[Collected data]

┌──

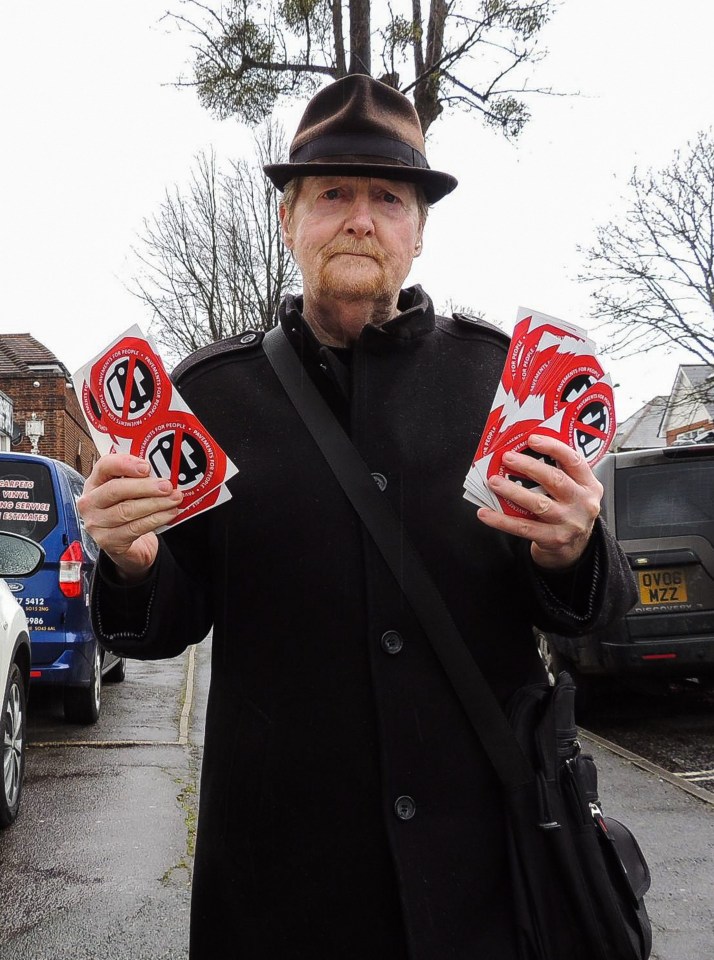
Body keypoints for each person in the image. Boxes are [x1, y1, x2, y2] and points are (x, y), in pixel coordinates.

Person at [79, 74, 637, 960]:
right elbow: (163, 627)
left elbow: (594, 608)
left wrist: (572, 551)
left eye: (388, 197)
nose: (361, 218)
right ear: (288, 219)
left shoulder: (503, 384)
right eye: (333, 193)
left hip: (487, 881)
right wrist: (131, 565)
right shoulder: (209, 397)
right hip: (281, 887)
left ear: (419, 229)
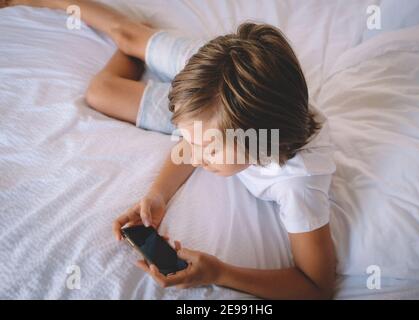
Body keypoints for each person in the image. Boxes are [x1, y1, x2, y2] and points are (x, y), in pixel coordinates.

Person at [2, 0, 337, 299]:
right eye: (188, 139)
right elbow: (192, 145)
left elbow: (317, 286)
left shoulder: (297, 183)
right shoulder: (212, 107)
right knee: (125, 45)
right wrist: (159, 195)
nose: (191, 153)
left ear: (261, 142)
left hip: (223, 108)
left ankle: (146, 47)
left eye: (207, 150)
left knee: (104, 91)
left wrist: (220, 273)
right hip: (214, 83)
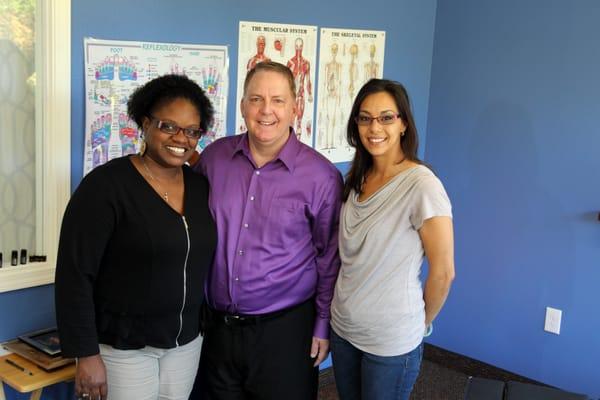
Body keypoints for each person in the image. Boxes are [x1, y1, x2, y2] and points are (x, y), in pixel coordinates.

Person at [55, 74, 217, 400]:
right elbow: (75, 276)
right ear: (145, 123)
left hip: (184, 345)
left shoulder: (200, 187)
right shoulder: (105, 187)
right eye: (168, 126)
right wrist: (86, 354)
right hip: (124, 349)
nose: (180, 139)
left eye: (191, 131)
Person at [194, 61, 343, 400]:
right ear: (243, 105)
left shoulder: (321, 177)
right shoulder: (214, 160)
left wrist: (322, 325)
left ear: (295, 106)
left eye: (277, 100)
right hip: (216, 329)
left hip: (285, 333)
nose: (266, 110)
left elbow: (329, 258)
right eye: (256, 99)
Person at [330, 79, 455, 400]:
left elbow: (443, 273)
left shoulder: (422, 186)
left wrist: (418, 324)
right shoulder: (355, 179)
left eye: (386, 117)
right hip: (344, 330)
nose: (375, 127)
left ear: (403, 124)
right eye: (365, 117)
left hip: (391, 342)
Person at [286, 37, 313, 140]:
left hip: (301, 93)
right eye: (297, 46)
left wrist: (310, 93)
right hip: (291, 95)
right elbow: (284, 80)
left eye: (300, 47)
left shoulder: (306, 63)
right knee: (290, 120)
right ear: (294, 47)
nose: (298, 49)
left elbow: (308, 80)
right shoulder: (290, 62)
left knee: (299, 122)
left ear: (303, 47)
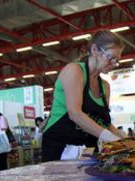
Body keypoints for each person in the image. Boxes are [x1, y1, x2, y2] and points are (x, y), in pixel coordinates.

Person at [41, 30, 126, 162]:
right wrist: (108, 136)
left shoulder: (105, 86)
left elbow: (104, 123)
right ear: (94, 50)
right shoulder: (74, 71)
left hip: (88, 151)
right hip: (60, 148)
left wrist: (125, 139)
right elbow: (75, 113)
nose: (114, 64)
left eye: (117, 60)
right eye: (111, 58)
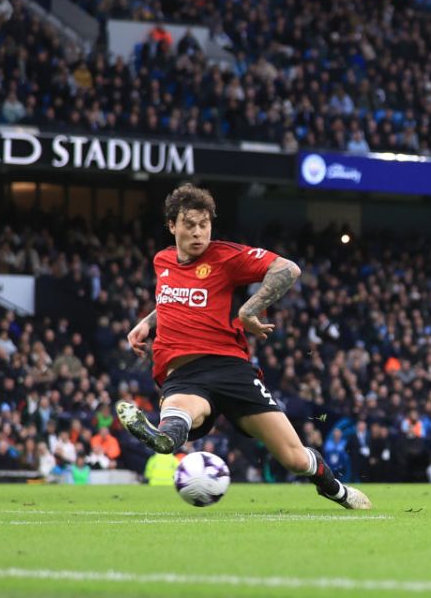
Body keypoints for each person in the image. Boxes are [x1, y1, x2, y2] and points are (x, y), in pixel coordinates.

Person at [115, 184, 370, 509]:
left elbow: (288, 268)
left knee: (293, 458)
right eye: (189, 225)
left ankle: (334, 489)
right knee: (179, 411)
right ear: (172, 226)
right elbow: (172, 298)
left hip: (230, 369)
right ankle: (164, 438)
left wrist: (249, 309)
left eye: (203, 224)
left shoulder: (225, 256)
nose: (198, 233)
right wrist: (147, 323)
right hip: (185, 372)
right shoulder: (162, 261)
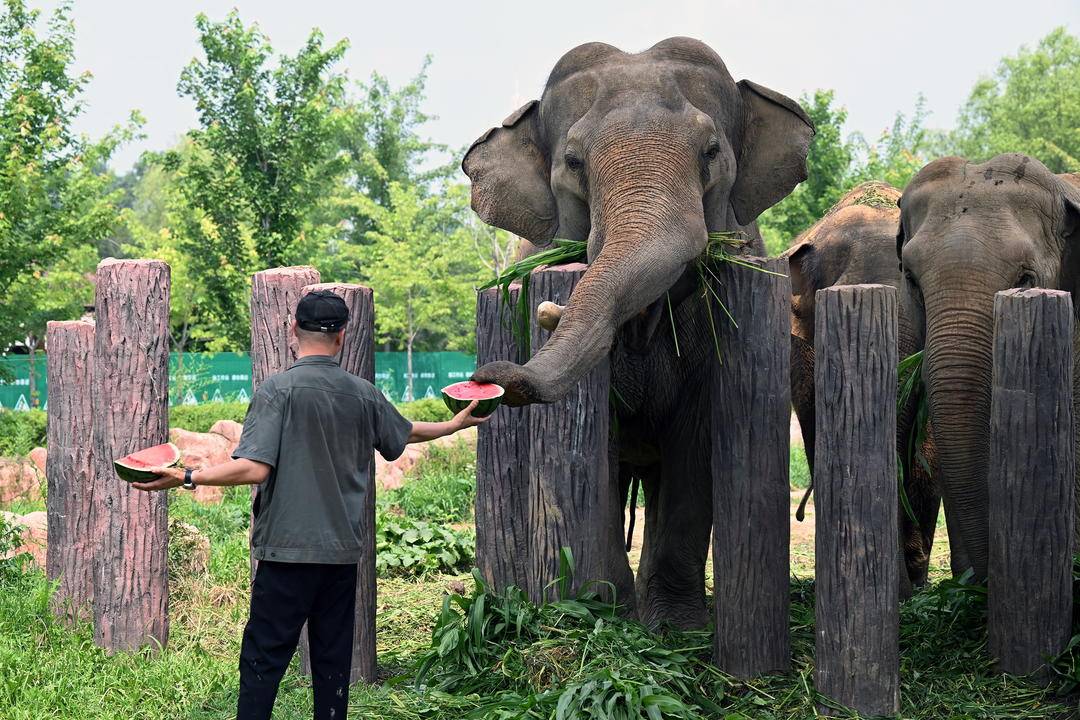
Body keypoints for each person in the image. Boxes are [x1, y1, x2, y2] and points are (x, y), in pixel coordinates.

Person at [132, 289, 487, 720]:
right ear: (342, 337)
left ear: (292, 330)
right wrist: (453, 423)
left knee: (263, 661)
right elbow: (404, 431)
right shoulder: (363, 394)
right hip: (339, 553)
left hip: (286, 551)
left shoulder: (277, 391)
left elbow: (253, 469)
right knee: (332, 662)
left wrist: (186, 476)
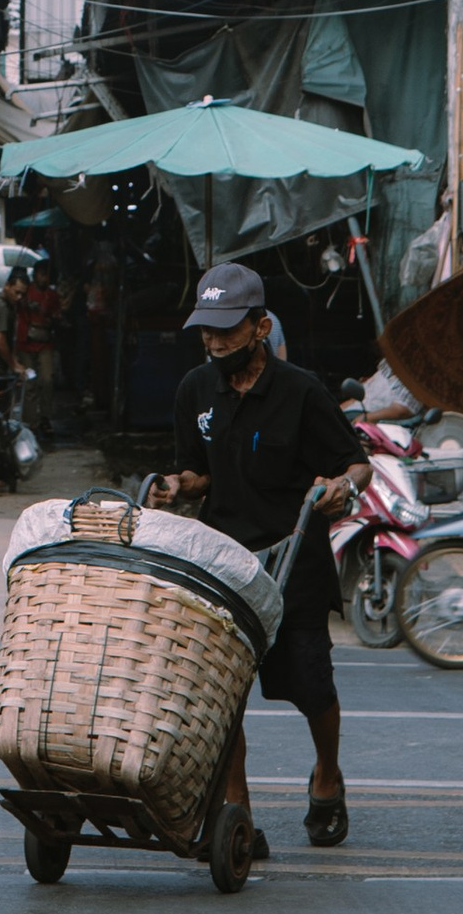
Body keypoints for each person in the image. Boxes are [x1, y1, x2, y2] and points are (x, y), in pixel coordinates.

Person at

└──

TASK BRIEF: Leaving aside the images, write out the entries above word for word.

WRITTEN SOLUTION:
Body keypoints for each person in the image. Boxes are [x1, y1, x2, y2] and points are (x, y), in pixel coordinates.

Person at [79, 74, 637, 960]:
right elbow: (163, 627)
left elbow: (594, 608)
left wrist: (572, 551)
left eye: (388, 197)
nose: (361, 218)
right ear: (288, 219)
left shoulder: (503, 384)
right eye: (333, 193)
left hip: (487, 881)
right wrist: (131, 565)
right shoulder: (209, 397)
right hip: (281, 887)
left ear: (419, 229)
Body keypoints for each person in the image. Boxes are [x1, y1, x2, y2] and points are (x, y), in pixel coordinates.

Person at [2, 0, 337, 299]:
right eye: (188, 139)
right elbow: (192, 145)
left elbow: (317, 286)
left shoulder: (297, 183)
right shoulder: (212, 107)
right knee: (125, 45)
right wrist: (159, 195)
nose: (191, 153)
left ear: (261, 142)
left hip: (223, 108)
left ankle: (146, 47)
left eye: (207, 150)
left knee: (104, 91)
left wrist: (220, 273)
right hip: (214, 83)
Body keypoints for each person in the image. Boxes are [x1, y1, x2, y2] and points are (x, y), in pixel coordinates.

Person at [55, 74, 217, 400]:
right elbow: (75, 276)
right ear: (145, 123)
left hip: (184, 345)
left shoulder: (200, 187)
right shoulder: (105, 187)
right eye: (168, 126)
right wrist: (86, 354)
right hip: (124, 349)
nose: (180, 139)
left eye: (191, 131)
Person at [194, 61, 343, 400]:
right ear: (243, 105)
left shoulder: (321, 177)
right shoulder: (214, 160)
left wrist: (322, 325)
left ear: (295, 106)
left eye: (277, 100)
right hip: (216, 329)
left hip: (285, 333)
nose: (266, 110)
left elbow: (329, 258)
right eye: (256, 99)
Person at [330, 79, 455, 400]:
left elbow: (443, 273)
left shoulder: (422, 186)
left wrist: (418, 324)
right shoulder: (355, 179)
left eye: (386, 117)
right hip: (344, 330)
nose: (375, 127)
left ear: (403, 124)
right eye: (365, 117)
left hip: (391, 342)
Person at [286, 37, 313, 140]:
left hip: (301, 93)
right eye: (297, 46)
left wrist: (310, 93)
right hip: (291, 95)
right elbow: (284, 80)
left eye: (300, 47)
left shoulder: (306, 63)
right knee: (290, 120)
right ear: (294, 47)
nose: (298, 49)
left elbow: (308, 80)
right shoulder: (290, 62)
left knee: (299, 122)
left ear: (303, 47)
Body keypoints for each person in the image. Boxes are [x1, y1, x2, y2] and points are (x, y), in pixel coordinates.

Person at [41, 30, 126, 162]:
right wrist: (108, 136)
left shoulder: (105, 86)
left elbow: (104, 123)
right ear: (94, 50)
right shoulder: (74, 71)
left hip: (88, 151)
right hip: (60, 148)
left wrist: (125, 139)
right elbow: (75, 113)
nose: (114, 64)
left eye: (117, 60)
right eye: (111, 58)
Body keypoints for each person in the image. Boxes are [x1, y1, x2, y2] and points are (x, y), in pixel coordinates.

Person at [115, 184, 370, 509]:
left elbow: (288, 268)
left knee: (293, 458)
right eye: (189, 225)
left ankle: (334, 489)
right knee: (179, 411)
right ear: (172, 226)
right elbow: (172, 298)
left hip: (230, 369)
right ankle: (164, 438)
left wrist: (249, 309)
left eye: (203, 224)
left shoulder: (225, 256)
nose: (198, 233)
right wrist: (147, 323)
right hip: (185, 372)
right shoulder: (162, 261)
Body keypoints for each person in the image. Boxes are [x1, y1, x2, y2] and points are (x, y), in pixel coordinates.

Person at [132, 289, 487, 720]:
right ear: (342, 337)
left ear: (292, 330)
right wrist: (453, 423)
left knee: (263, 661)
right elbow: (404, 431)
right shoulder: (363, 394)
right hip: (339, 553)
left hip: (286, 551)
left shoulder: (277, 391)
left elbow: (253, 469)
right knee: (332, 662)
left wrist: (186, 476)
Body keypoints for each person in the image. Boxes are [x1, y1, x2, y2] and points are (x, y), in pixel coordinates.

Person at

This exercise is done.